How to stop cancer patients wasting away


The terrible tissue wasting that often accompanies late-stage cancer is a separate, treatable condition, Melbourne researchers suggest. Viviane Richter reports.


Could a protein that growing tumours (green) release to stimulate new blood vessel (red) growth also cause the tissue wasting condition known as cachexia? – PASIEKA / getty images

Cancer patients often fade away, their own body consumed by the voracious demands of their growing tumour. At least that’s what we'd always thought. But a new finding suggests that’s not necessarily the case. Researchers at Melbourne’s La Trobe University found that while cancers aren’t always treatable, the accompanying tissue wasting may be.

Their work, published in Cell in September, could leave patients stronger to continue their fight and prolong their lives.

Amelia Johnston, Nick Hoogenraad and their team stumbled upon a treatment that halts wasting of muscle and fat tissue – known as cachexia – in mice with tumours. “I always believed cachexia was the tumour feeding off the individual," says Hoogenraad. “But it’s not that at all.”

Doctors try to fight cachexia by feeding the patient up, but this

approach rarely works.

Cachexia affects up to 80% of cancer patients. It is estimated to cause one in four cancer deaths, primarily when their diaphragm muscle becomes so wasted and weak they can no longer breathe. Doctors try to fight cachexia by feeding the patient up, but this approach rarely works.

Johnston and Hoogenraad did not set out to treat cachexia. They were investigating an idea first proposed by Harvard pathologist Harold Dvorak in 1986: that “tumours are wounds that do not heal.” Dvorak noticed how a tumour would hijack the body’s wound-healing response and create its own blood supply, allowing it to grow and spread aggressively.

Hoping to tamp down that aggressive growth, Hoogenraad was studying a protein called Fn14. The protein is normally produced by cells around an injury, but is also produced by cancer cells. Perhaps by turning off Fn14, the tumour’s aggressive growth could be stymied?

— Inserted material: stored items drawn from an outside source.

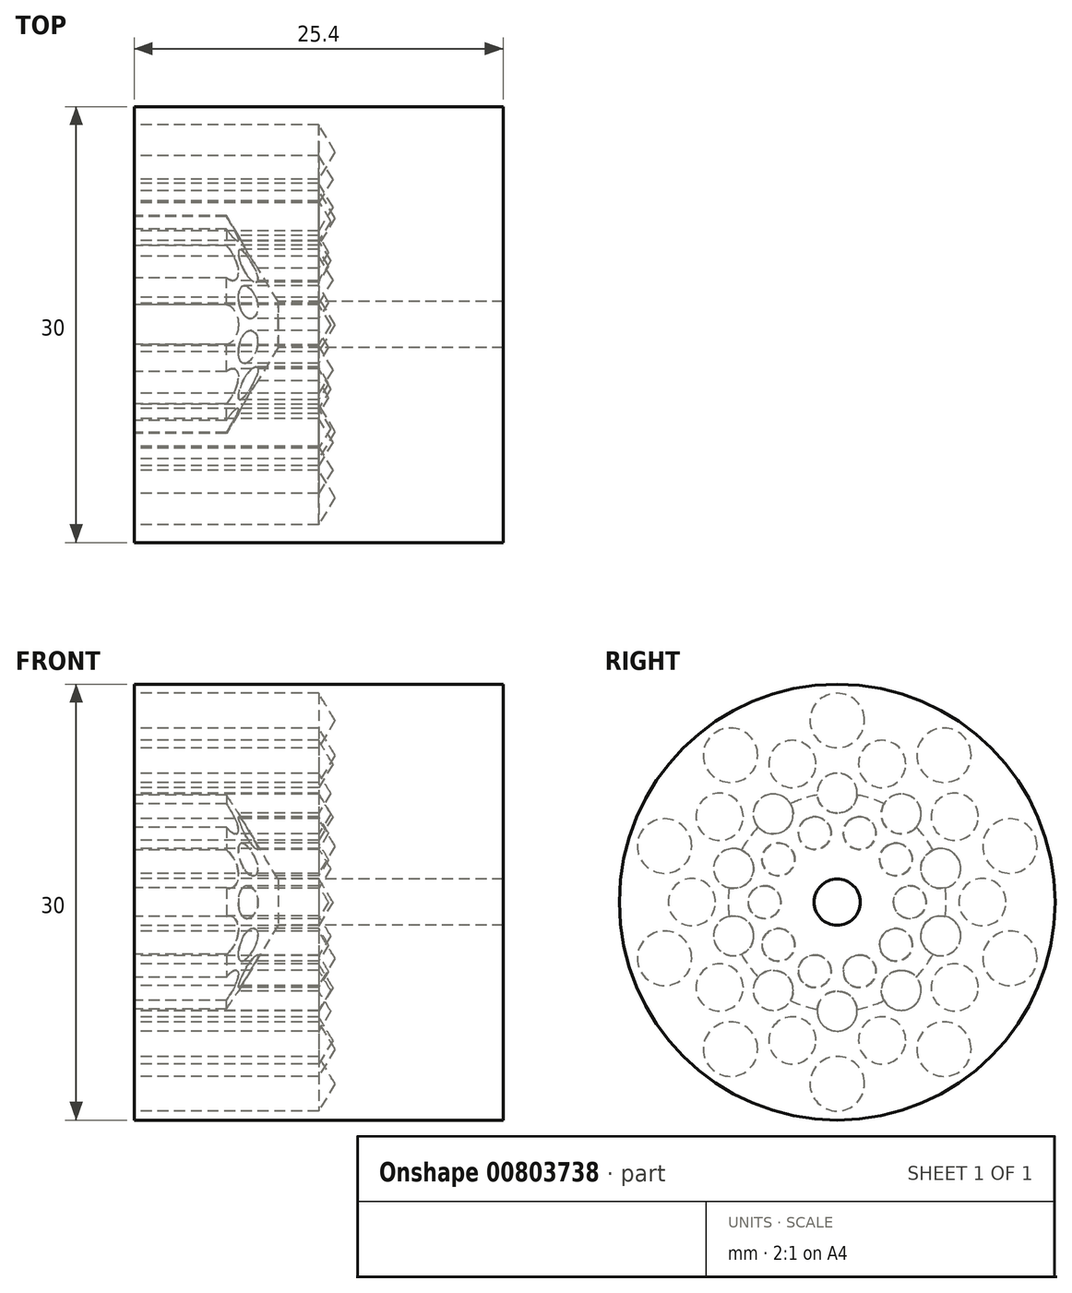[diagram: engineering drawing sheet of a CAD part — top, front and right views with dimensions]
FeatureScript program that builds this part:
annotation { "Feature Type Name" : "Feature", "Feature Type Description" : "" }
export const myFeature = defineFeature(function(context is Context, id is Id, definition is map)
    precondition{}
    {
        {
            var Q0;
            Q0=qCreatedBy(makeId("Right.planeOp"),FACE);
            var sketch = newSketch(context, id + "F0", { "sketchPlane" : qUnion([Q0])});
            skCircle(sketch, "E0", {"center": v(0, 0) * mm, "radius": 15 * mm});
            skCircle(sketch, "E1", {"center": v(0, 0) * mm, "radius": 1.59 * mm});
            skSolve(sketch);
        }
        {
            var Q0;
            Q0=makeQuery(id+"F0.imprint","IMPRINT",FACE,{"disambiguationData":[TD([[makeQuery(id+"F0.imprint","IMPRINT",EDGE,{"derivedFrom":sQuery(id+"F0.wireOp",EDGE,"E0")}),1.0]])]});
            extrude(context, id + "F1", {"entities" : qUnion([Q0]), "depth" : 25.4 * mm, "offsetDistance" : 25.4 * mm});
        }
        {
            var Q0;
            Q0=makeQuery(id+"F1.opExtrude","CAP_FACE",FACE,{"disambiguationData":[OSD([sQuery(id+"F0.wireOp",EDGE,"E0"),sQuery(id+"F0.wireOp",EDGE,"E1")])],"isStart":true});
            var sketch = newSketch(context, id + "F2", { "sketchPlane" : qUnion([Q0])});
            skCircle(sketch, "E2.cCircle", {"center": v(0, 0) * mm, "radius": 12.5 * mm, "construction": true});
            skLineSegment(sketch, "E2.0", {"start": v(0, 12.5) * mm, "end": v(7.35, 10.11) * mm});
            skLineSegment(sketch, "E2.1", {"start": v(7.35, 10.11) * mm, "end": v(11.89, 3.86) * mm});
            skLineSegment(sketch, "E2.2", {"start": v(11.89, 3.86) * mm, "end": v(11.89, -3.86) * mm});
            skLineSegment(sketch, "E2.3", {"start": v(11.89, -3.86) * mm, "end": v(7.35, -10.11) * mm});
            skLineSegment(sketch, "E2.4", {"start": v(7.35, -10.11) * mm, "end": v(0, -12.5) * mm});
            skLineSegment(sketch, "E2.5", {"start": v(0, -12.5) * mm, "end": v(-7.35, -10.11) * mm});
            skLineSegment(sketch, "E2.6", {"start": v(-7.35, -10.11) * mm, "end": v(-11.89, -3.86) * mm});
            skLineSegment(sketch, "E2.7", {"start": v(-11.89, -3.86) * mm, "end": v(-11.89, 3.86) * mm});
            skLineSegment(sketch, "E2.8", {"start": v(-11.89, 3.86) * mm, "end": v(-7.35, 10.11) * mm});
            skLineSegment(sketch, "E2.9", {"start": v(-7.35, 10.11) * mm, "end": v(0, 12.5) * mm});
            skCircle(sketch, "E3.cCircle", {"center": v(0, 0) * mm, "radius": 10 * mm, "construction": true});
            skLineSegment(sketch, "E3.0", {"start": v(-10, 0) * mm, "end": v(-8.1, 5.88) * mm});
            skLineSegment(sketch, "E3.1", {"start": v(-8.1, 5.88) * mm, "end": v(-3.1, 9.51) * mm});
            skLineSegment(sketch, "E3.2", {"start": v(-3.1, 9.51) * mm, "end": v(3.1, 9.51) * mm});
            skLineSegment(sketch, "E3.3", {"start": v(3.1, 9.51) * mm, "end": v(8.1, 5.88) * mm});
            skLineSegment(sketch, "E3.4", {"start": v(8.1, 5.88) * mm, "end": v(10, 0) * mm});
            skLineSegment(sketch, "E3.5", {"start": v(10, 0) * mm, "end": v(8.1, -5.88) * mm});
            skLineSegment(sketch, "E3.6", {"start": v(8.1, -5.88) * mm, "end": v(3.1, -9.51) * mm});
            skLineSegment(sketch, "E3.7", {"start": v(3.1, -9.51) * mm, "end": v(-3.1, -9.51) * mm});
            skLineSegment(sketch, "E3.8", {"start": v(-3.1, -9.51) * mm, "end": v(-8.1, -5.88) * mm});
            skLineSegment(sketch, "E3.9", {"start": v(-8.1, -5.88) * mm, "end": v(-10, 0) * mm});
            skCircle(sketch, "E4.cCircle", {"center": v(0, 0) * mm, "radius": 7.5 * mm, "construction": true});
            skLineSegment(sketch, "E4.0", {"start": v(0, 7.5) * mm, "end": v(4.4, 6.07) * mm});
            skLineSegment(sketch, "E4.1", {"start": v(4.4, 6.07) * mm, "end": v(7.13, 2.32) * mm});
            skLineSegment(sketch, "E4.2", {"start": v(7.13, 2.32) * mm, "end": v(7.13, -2.32) * mm});
            skLineSegment(sketch, "E4.3", {"start": v(7.13, -2.32) * mm, "end": v(4.4, -6.07) * mm});
            skLineSegment(sketch, "E4.4", {"start": v(4.4, -6.07) * mm, "end": v(0, -7.5) * mm});
            skLineSegment(sketch, "E4.5", {"start": v(0, -7.5) * mm, "end": v(-4.4, -6.07) * mm});
            skLineSegment(sketch, "E4.6", {"start": v(-4.4, -6.07) * mm, "end": v(-7.13, -2.32) * mm});
            skLineSegment(sketch, "E4.7", {"start": v(-7.13, -2.32) * mm, "end": v(-7.13, 2.32) * mm});
            skLineSegment(sketch, "E4.8", {"start": v(-7.13, 2.32) * mm, "end": v(-4.4, 6.07) * mm});
            skLineSegment(sketch, "E4.9", {"start": v(-4.4, 6.07) * mm, "end": v(0, 7.5) * mm});
            skCircle(sketch, "E5.cCircle", {"center": v(0, 0) * mm, "radius": 5 * mm, "construction": true});
            skLineSegment(sketch, "E5.0", {"start": v(-5, 0) * mm, "end": v(-4.05, 2.94) * mm});
            skLineSegment(sketch, "E5.1", {"start": v(-4.05, 2.94) * mm, "end": v(-1.55, 4.76) * mm});
            skLineSegment(sketch, "E5.2", {"start": v(-1.55, 4.76) * mm, "end": v(1.55, 4.76) * mm});
            skLineSegment(sketch, "E5.3", {"start": v(1.55, 4.76) * mm, "end": v(4.05, 2.94) * mm});
            skLineSegment(sketch, "E5.4", {"start": v(4.05, 2.94) * mm, "end": v(5, 0) * mm});
            skLineSegment(sketch, "E5.5", {"start": v(5, 0) * mm, "end": v(4.05, -2.94) * mm});
            skLineSegment(sketch, "E5.6", {"start": v(4.05, -2.94) * mm, "end": v(1.55, -4.76) * mm});
            skLineSegment(sketch, "E5.7", {"start": v(1.55, -4.76) * mm, "end": v(-1.55, -4.76) * mm});
            skLineSegment(sketch, "E5.8", {"start": v(-1.55, -4.76) * mm, "end": v(-4.05, -2.94) * mm});
            skLineSegment(sketch, "E5.9", {"start": v(-4.05, -2.94) * mm, "end": v(-5, 0) * mm});
            skSolve(sketch);
        }
        {
            var Q0;
            Q0=sQuery(id+"F2.wireOp",VERTEX,"E2.7.end");
            var Q1;
            Q1=sQuery(id+"F2.wireOp",VERTEX,"E2.8.end");
            var Q2;
            Q2=sQuery(id+"F2.wireOp",VERTEX,"E2.0.start");
            var Q3;
            Q3=sQuery(id+"F2.wireOp",VERTEX,"E2.0.end");
            var Q4;
            Q4=sQuery(id+"F2.wireOp",VERTEX,"E2.1.end");
            var Q5;
            Q5=sQuery(id+"F2.wireOp",VERTEX,"E2.2.end");
            var Q6;
            Q6=sQuery(id+"F2.wireOp",VERTEX,"E2.3.end");
            var Q7;
            Q7=sQuery(id+"F2.wireOp",VERTEX,"E2.4.end");
            var Q8;
            Q8=sQuery(id+"F2.wireOp",VERTEX,"E2.5.end");
            var Q9;
            Q9=sQuery(id+"F2.wireOp",VERTEX,"E2.6.end");
            var Q10;
            Q10=makeQuery(id+"F1.opExtrude","SWEPT_BODY",BODY,{"disambiguationData":[OSD([sQuery(id+"F0.wireOp",EDGE,"E0"),sQuery(id+"F0.wireOp",EDGE,"E1")])]});
            hole(context, id + "F3", {"style" : HoleStyle.SIMPLE, "endStyle" : HoleEndStyle.BLIND, "holeDiameter" : 3.75 * mm, "majorDiameter" : 6.35 * mm, "holeDepth" : 12.7 * mm, "isTappedThrough" : true, "tappedDepth" : 12.7 * mm, "tapClearance" : 3, "locations" : qUnion([Q0, Q1, Q2, Q3, Q4, Q5, Q6, Q7, Q8, Q9]), "scope" : qUnion([Q10])});
        }
        {
            var Q0;
            Q0=sQuery(id+"F2.wireOp",VERTEX,"E3.8.end");
            var Q1;
            Q1=sQuery(id+"F2.wireOp",VERTEX,"E3.0.start");
            var Q2;
            Q2=sQuery(id+"F2.wireOp",VERTEX,"E3.0.end");
            var Q3;
            Q3=sQuery(id+"F2.wireOp",VERTEX,"E3.1.end");
            var Q4;
            Q4=sQuery(id+"F2.wireOp",VERTEX,"E3.2.end");
            var Q5;
            Q5=sQuery(id+"F2.wireOp",VERTEX,"E3.3.end");
            var Q6;
            Q6=sQuery(id+"F2.wireOp",VERTEX,"E3.4.end");
            var Q7;
            Q7=sQuery(id+"F2.wireOp",VERTEX,"E3.5.end");
            var Q8;
            Q8=sQuery(id+"F2.wireOp",VERTEX,"E3.6.end");
            var Q9;
            Q9=sQuery(id+"F2.wireOp",VERTEX,"E3.7.end");
            var Q10;
            Q10=makeQuery(id+"F1.opExtrude","SWEPT_BODY",BODY,{"disambiguationData":[OSD([sQuery(id+"F0.wireOp",EDGE,"E0"),sQuery(id+"F0.wireOp",EDGE,"E1")])]});
            hole(context, id + "F4", {"style" : HoleStyle.SIMPLE, "endStyle" : HoleEndStyle.BLIND, "holeDiameter" : 3.25 * mm, "majorDiameter" : 6.35 * mm, "holeDepth" : 12.7 * mm, "isTappedThrough" : true, "tappedDepth" : 12.7 * mm, "tapClearance" : 3, "locations" : qUnion([Q0, Q1, Q2, Q3, Q4, Q5, Q6, Q7, Q8, Q9]), "scope" : qUnion([Q10])});
        }
        {
            var Q0;
            Q0=sQuery(id+"F2.wireOp",VERTEX,"E4.6.end");
            var Q1;
            Q1=sQuery(id+"F2.wireOp",VERTEX,"E4.7.end");
            var Q2;
            Q2=sQuery(id+"F2.wireOp",VERTEX,"E4.8.end");
            var Q3;
            Q3=sQuery(id+"F2.wireOp",VERTEX,"E4.0.start");
            var Q4;
            Q4=sQuery(id+"F2.wireOp",VERTEX,"E4.0.end");
            var Q5;
            Q5=sQuery(id+"F2.wireOp",VERTEX,"E4.1.end");
            var Q6;
            Q6=sQuery(id+"F2.wireOp",VERTEX,"E4.2.end");
            var Q7;
            Q7=sQuery(id+"F2.wireOp",VERTEX,"E4.3.end");
            var Q8;
            Q8=sQuery(id+"F2.wireOp",VERTEX,"E4.4.end");
            var Q9;
            Q9=sQuery(id+"F2.wireOp",VERTEX,"E4.5.end");
            var Q10;
            Q10=makeQuery(id+"F1.opExtrude","SWEPT_BODY",BODY,{"disambiguationData":[OSD([sQuery(id+"F0.wireOp",EDGE,"E0"),sQuery(id+"F0.wireOp",EDGE,"E1")])]});
            hole(context, id + "F5", {"style" : HoleStyle.SIMPLE, "endStyle" : HoleEndStyle.BLIND, "holeDiameter" : 2.75 * mm, "majorDiameter" : 6.35 * mm, "holeDepth" : 12.7 * mm, "isTappedThrough" : true, "tappedDepth" : 12.7 * mm, "tapClearance" : 3, "locations" : qUnion([Q0, Q1, Q2, Q3, Q4, Q5, Q6, Q7, Q8, Q9]), "scope" : qUnion([Q10])});
        }
        {
            var Q0;
            Q0=sQuery(id+"F2.wireOp",VERTEX,"E5.8.end");
            var Q1;
            Q1=sQuery(id+"F2.wireOp",VERTEX,"E5.0.start");
            var Q2;
            Q2=sQuery(id+"F2.wireOp",VERTEX,"E5.0.end");
            var Q3;
            Q3=sQuery(id+"F2.wireOp",VERTEX,"E5.1.end");
            var Q4;
            Q4=sQuery(id+"F2.wireOp",VERTEX,"E5.2.end");
            var Q5;
            Q5=sQuery(id+"F2.wireOp",VERTEX,"E5.3.end");
            var Q6;
            Q6=sQuery(id+"F2.wireOp",VERTEX,"E5.4.end");
            var Q7;
            Q7=sQuery(id+"F2.wireOp",VERTEX,"E5.5.end");
            var Q8;
            Q8=sQuery(id+"F2.wireOp",VERTEX,"E5.6.end");
            var Q9;
            Q9=sQuery(id+"F2.wireOp",VERTEX,"E5.7.end");
            var Q10;
            Q10=makeQuery(id+"F1.opExtrude","SWEPT_BODY",BODY,{"disambiguationData":[OSD([sQuery(id+"F0.wireOp",EDGE,"E0"),sQuery(id+"F0.wireOp",EDGE,"E1")])]});
            hole(context, id + "F6", {"style" : HoleStyle.SIMPLE, "endStyle" : HoleEndStyle.BLIND, "holeDiameter" : 2.25 * mm, "majorDiameter" : 6.35 * mm, "holeDepth" : 12.7 * mm, "isTappedThrough" : true, "tappedDepth" : 12.7 * mm, "tapClearance" : 3, "locations" : qUnion([Q0, Q1, Q2, Q3, Q4, Q5, Q6, Q7, Q8, Q9]), "scope" : qUnion([Q10])});
        }
        {
            var Q0;
            Q0=sQuery(id+"F0.wireOp",VERTEX,"E0.center");
            var Q1;
            Q1=makeQuery(id+"F1.opExtrude","SWEPT_BODY",BODY,{"disambiguationData":[OSD([sQuery(id+"F0.wireOp",EDGE,"E0"),sQuery(id+"F0.wireOp",EDGE,"E1")])]});
            hole(context, id + "F7", {"style" : HoleStyle.SIMPLE, "endStyle" : HoleEndStyle.BLIND, "oppositeDirection" : true, "holeDiameter" : 15 * mm, "majorDiameter" : 6.35 * mm, "holeDepth" : 6.35 * mm, "isTappedThrough" : true, "tappedDepth" : 12.7 * mm, "tapClearance" : 3, "startFromSketch" : true, "locations" : qUnion([Q0]), "scope" : qUnion([Q1])});
        }
    });
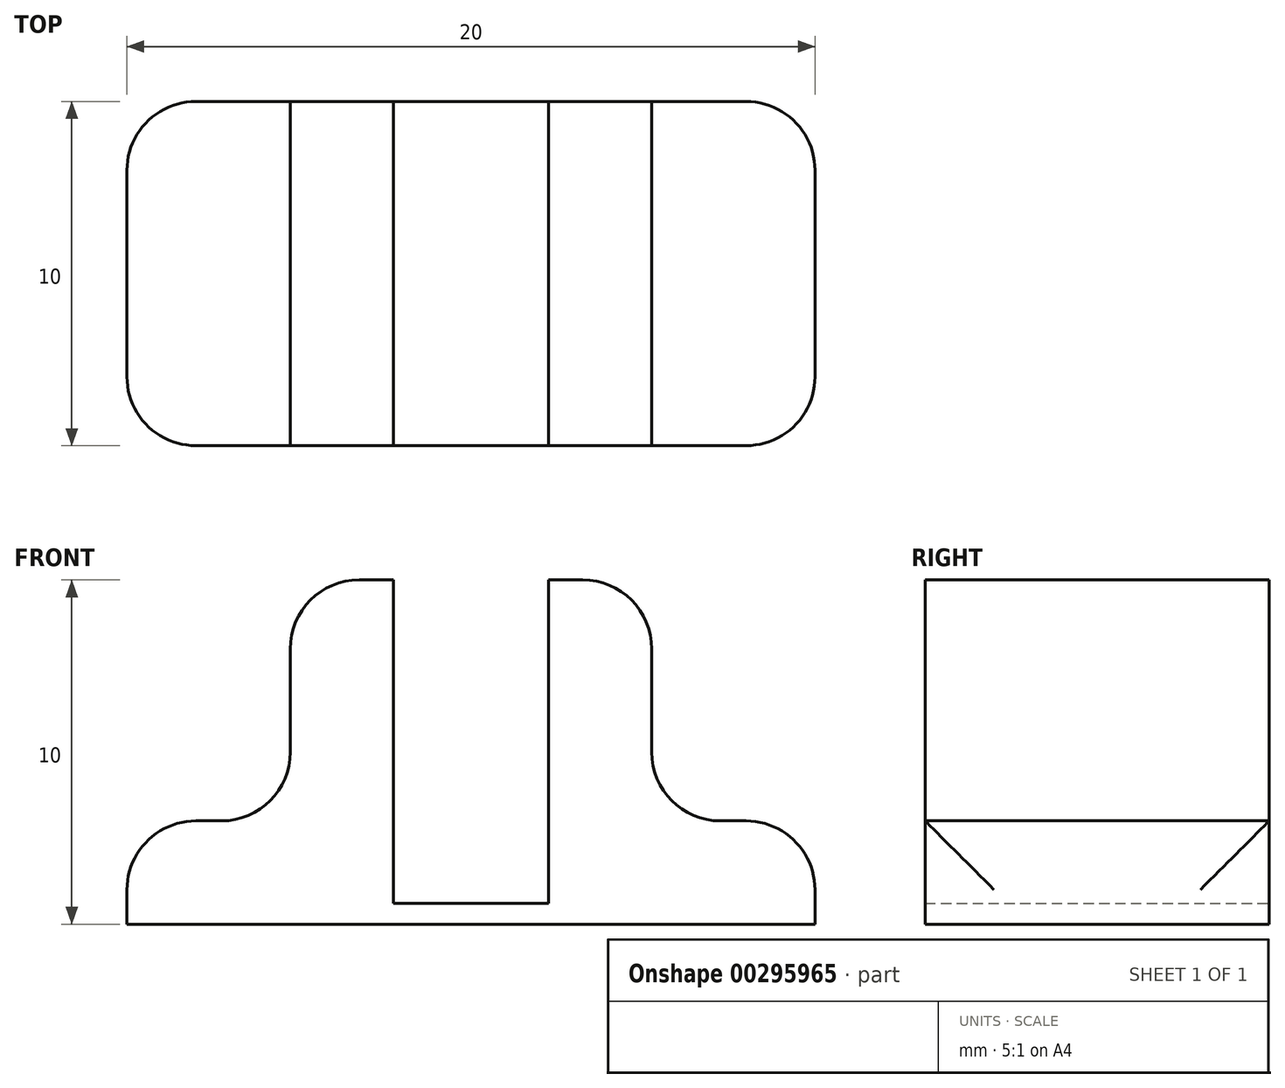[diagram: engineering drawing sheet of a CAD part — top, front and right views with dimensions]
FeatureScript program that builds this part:
annotation { "Feature Type Name" : "Feature", "Feature Type Description" : "" }
export const myFeature = defineFeature(function(context is Context, id is Id, definition is map)
    precondition{}
    {
        {
            var Q0;
            Q0=qCreatedBy(makeId("Front.planeOp"),FACE);
            var sketch = newSketch(context, id + "F0", { "sketchPlane" : qUnion([Q0])});
            skLineSegment(sketch, "E0", {"start": v(-2.25, 0.6) * mm, "end": v(-2.25, 10) * mm});
            skLineSegment(sketch, "E1", {"start": v(-2.25, 10) * mm, "end": v(-5.25, 10) * mm});
            skLineSegment(sketch, "E2", {"start": v(-5.25, 10) * mm, "end": v(-5.25, 3) * mm});
            skLineSegment(sketch, "E3", {"start": v(-5.25, 3) * mm, "end": v(-10, 3) * mm});
            skLineSegment(sketch, "E4", {"start": v(-10, 3) * mm, "end": v(-10, 0) * mm});
            skLineSegment(sketch, "E5", {"start": v(-10, 0) * mm, "end": v(0, 0) * mm});
            skLineSegment(sketch, "E6", {"start": v(0, 0) * mm, "end": v(0, 0.6) * mm});
            skLineSegment(sketch, "E7", {"start": v(0, 0.6) * mm, "end": v(-2.25, 0.6) * mm});
            skLineSegment(sketch, "E8.MirrorCS", {"start": v(0, 0.6) * mm, "end": v(2.25, 0.6) * mm});
            skLineSegment(sketch, "E9.MirrorCS", {"start": v(5.25, 3) * mm, "end": v(10, 3) * mm});
            skLineSegment(sketch, "E10.MirrorCS", {"start": v(10, 0) * mm, "end": v(0, 0) * mm});
            skLineSegment(sketch, "E11.MirrorCS", {"start": v(5.25, 10) * mm, "end": v(5.25, 3) * mm});
            skLineSegment(sketch, "E12.MirrorCS", {"start": v(10, 3) * mm, "end": v(10, 0) * mm});
            skLineSegment(sketch, "E13.MirrorCS", {"start": v(2.25, 0.6) * mm, "end": v(2.25, 10) * mm});
            skLineSegment(sketch, "E14.MirrorCS", {"start": v(2.25, 10) * mm, "end": v(5.25, 10) * mm});
            skSolve(sketch);
        }
        {
            var Q0;
            Q0 = qSketchRegion(id + "F0", true);
            extrude(context, id + "F1", {"entities" : qUnion([Q0]), "depth" : 10 * mm, "offsetDistance" : 25 * mm});
        }
        {
            var Q0;
            Q0=makeQuery(id+"F1.opExtrude","SWEPT_EDGE",EDGE,{"disambiguationData":[OSD([sQuery(id+"F0.wireOp",EDGE,"E2"),sQuery(id+"F0.wireOp",EDGE,"E3")])]});
            var Q1;
            Q1=makeQuery(id+"F1.opExtrude","SWEPT_EDGE",EDGE,{"disambiguationData":[OSD([sQuery(id+"F0.wireOp",EDGE,"E9.MirrorCS"),sQuery(id+"F0.wireOp",EDGE,"E11.MirrorCS")])]});
            var Q2;
            Q2=makeQuery(id+"F1.opExtrude","SWEPT_EDGE",EDGE,{"disambiguationData":[OSD([sQuery(id+"F0.wireOp",EDGE,"E9.MirrorCS"),sQuery(id+"F0.wireOp",EDGE,"E12.MirrorCS")])]});
            var Q3;
            Q3=makeQuery(id+"F1.opExtrude","SWEPT_EDGE",EDGE,{"disambiguationData":[OSD([sQuery(id+"F0.wireOp",EDGE,"E11.MirrorCS"),sQuery(id+"F0.wireOp",EDGE,"E14.MirrorCS")])]});
            var Q4;
            Q4=makeQuery(id+"F1.opExtrude","SWEPT_EDGE",EDGE,{"disambiguationData":[OSD([sQuery(id+"F0.wireOp",EDGE,"E1"),sQuery(id+"F0.wireOp",EDGE,"E2")])]});
            var Q5;
            Q5=makeQuery(id+"F1.opExtrude","SWEPT_EDGE",EDGE,{"disambiguationData":[OSD([sQuery(id+"F0.wireOp",EDGE,"E3"),sQuery(id+"F0.wireOp",EDGE,"E4")])]});
            var Q6;
            Q6=makeQuery(id+"F1.opExtrude","CAP_EDGE",EDGE,{"disambiguationData":[OSD([sQuery(id+"F0.wireOp",EDGE,"E4")])],"isStart":false});
            var Q7;
            Q7=makeQuery(id+"F1.opExtrude","CAP_EDGE",EDGE,{"disambiguationData":[OSD([sQuery(id+"F0.wireOp",EDGE,"E4")])],"isStart":true});
            var Q8;
            Q8=makeQuery(id+"F1.opExtrude","CAP_EDGE",EDGE,{"disambiguationData":[OSD([sQuery(id+"F0.wireOp",EDGE,"E12.MirrorCS")])],"isStart":false});
            var Q9;
            Q9=makeQuery(id+"F1.opExtrude","CAP_EDGE",EDGE,{"disambiguationData":[OSD([sQuery(id+"F0.wireOp",EDGE,"E12.MirrorCS")])],"isStart":true});
            fillet(context, id + "F2", {"entities" : qUnion([Q0, Q1, Q2, Q3, Q4, Q5, Q6, Q7, Q8, Q9]), "tangentPropagation" : true, "radius" : 2 * mm, "defaultsChanged" : false, "vertexSettings" : [], "allowEdgeOverflow" : false});
        }
    });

When Hoogenraad’s team implanted mice with cancer cells genetically engineered to lack the Fn14 protein, the tumours grew almost as aggressively as a regular tumour. Yet the mice remained bafflingly fit, strong and healthy.

This adult male cachexia patient has suffered extreme muscle and fat loss. – Science Photo Library / Getty Images

“We scratched our head and thought, ‘What the hell have we done?’” Hoogenraad says. Then they realised they had switched off the cachexia.

The team moved quickly, making antibodies that block Fn14. A mouse with a normal, Fn14-producing tumour will start to lose weight and sicken within eight days. But when mice with Fn14-expressing tumours were injected with the antibody, the weight loss never materialised.

“These things were jumping out of their cages, they were so healthy!” says Hoogenraad. The treated mice were still in robust health at the end of the 27-day experiment, despite their growing tumour. But the mice without the antibodies became so sick and emaciated they had to be euthanised after three weeks.

Patsie Polly, a cancer cachexia researcher at the University of New South Wales, says the treatment shows promise. “They not only reversed the loss of tissue mass, but enhanced survival rates – this was really cool to see,” she says.

The team doesn’t yet know what signals Fn14 sends out to trigger tissue wasting. They speculate one of these signals could be myostatin – a growth factor that tells muscle cells to stop dividing.

But if Fn14-targeting antibodies also work in humans, cancer patients could receive treatment for longer and have better chances of fighting their cancer. At the least, they might stay fit and strong for a greater time.

Johnston and Hoogenraad have teamed up with scientists at the Olivia Newton-John Cancer Centre in Melbourne to make human equivalents of the mouse antibodies ready for human trials. Hoogenraad envisions that one day cancer patients may receive a fortnightly shot of antibodies to keep cachexia at bay. He estimates it will be six to eight years before the treatment is available to doctors.

And Hoogenraad thinks the possibilities might not end with cancer. Cachexia is also associated with HIV and tuberculosis. He wonders whether his antibodies to Fn14 could be used to also treat these conditions too. “It could be bigger than we know,” he says.